Friday, February 16
Dr. Angela Winand, head of the Mitchell Center for African American Heritage and Diversity Programming at the Delaware Historical Society will give a presentation on the "Journey to Freedom" exhibit at the Delaware History Museum.
“Journey to Freedom” tells the history of African Americans in Delaware, and is divided into two sections, “In Pursuit of Freedom,” and “Beyond Bondage: Breaking Down Barriers.”
The first section explores African American presence in Delaware from its colonial beginnings through the periods of the American Revolution and Civil War. It examines the contradiction at the heart of the nation’s founding, the existence of a social, political and economic system based in the ownership of people of African descent and appropriation of their unpaid labor in a country professing its belief in human rights and equality. This exhibit also explores the ways in which enslaved men and women resisted their treatment and sought their freedom, as well as the contributions of Delawareans to the abolitionist movement, and Wilmington’s role in the Underground Railroad.

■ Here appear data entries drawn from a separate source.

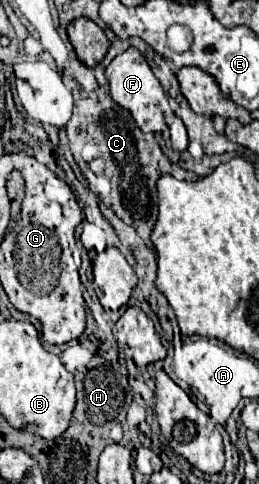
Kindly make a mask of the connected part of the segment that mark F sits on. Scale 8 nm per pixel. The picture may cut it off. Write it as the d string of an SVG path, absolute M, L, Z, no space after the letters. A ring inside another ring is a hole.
M127 48L123 54L115 56L111 60L111 64L107 66L107 80L109 80L109 86L111 86L111 98L117 104L121 104L125 110L131 112L133 120L137 122L137 126L143 132L161 132L165 144L173 150L181 152L181 150L187 148L189 140L187 140L185 124L169 108L167 96L165 96L159 80L153 76L145 56L139 50Z

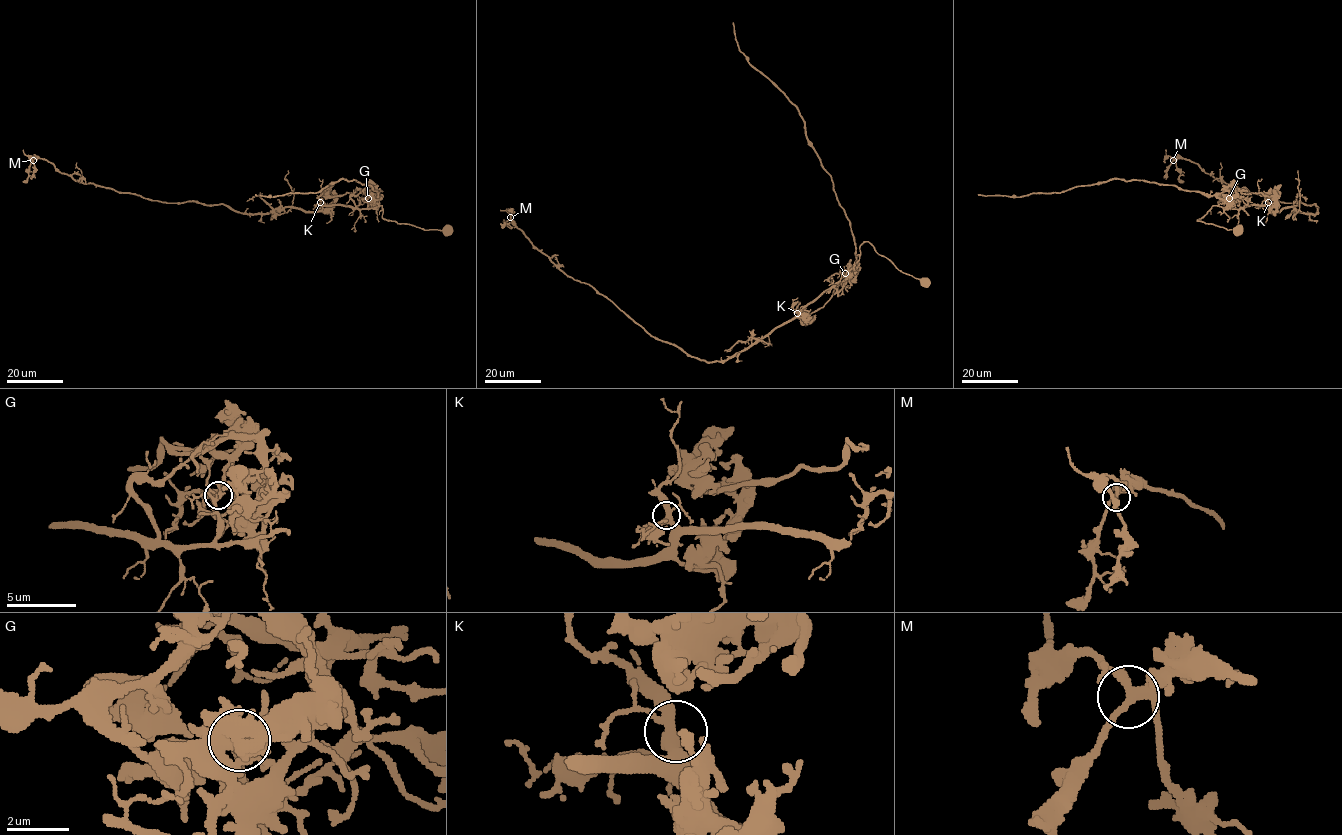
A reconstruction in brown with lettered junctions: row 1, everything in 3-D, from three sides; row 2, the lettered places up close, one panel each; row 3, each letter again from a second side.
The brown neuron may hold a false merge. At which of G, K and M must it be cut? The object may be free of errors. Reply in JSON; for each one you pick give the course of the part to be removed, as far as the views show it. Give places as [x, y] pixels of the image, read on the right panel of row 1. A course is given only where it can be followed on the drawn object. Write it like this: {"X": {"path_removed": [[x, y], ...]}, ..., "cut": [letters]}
{"G": {"path_removed": [[1229, 198], [1145, 180], [1109, 179], [1060, 192], [1018, 197], [978, 194]]}, "cut": ["G"]}

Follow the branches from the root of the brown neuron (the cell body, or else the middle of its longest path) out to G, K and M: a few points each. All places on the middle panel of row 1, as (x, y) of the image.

The second section presents the Emancipation Proclamation and Reconstruction period, the enforcement of Jim Crow laws, the role of black schools in the local community, the challenge to segregation begun in Delaware with the Bulah and Belton cases and culminating in the Brown decision, and the impact of black leadership during the civil rights movement and afterwards. Using historical items that have been donated to the Historical Society’s collections, the exhibition also includes the role of Delaware in the founding of independent black churches and a variety of black community and social organizations. There is also a section dedicated to the creativity of black artists, including those with local roots, such as jazz trumpeter Clifford Brown, and visual artists Ed Loper and James Newton. The recently appointed Poet Laureates of Delaware, the Twin Poets, are also represented. The Mitchell Center provides special events and educational programming for the general public, as well programs for visiting K—12 classes, and Family Saturday programs focused on African American history.
Before starting a new career as a museum professional, Winand spent 20 years teaching courses in African American history and culture at the college level. She holds a PhD in American Culture from the University of Michigan, and is a recent graduate of the Museum Studies Master’s program at Johns Hopkins University.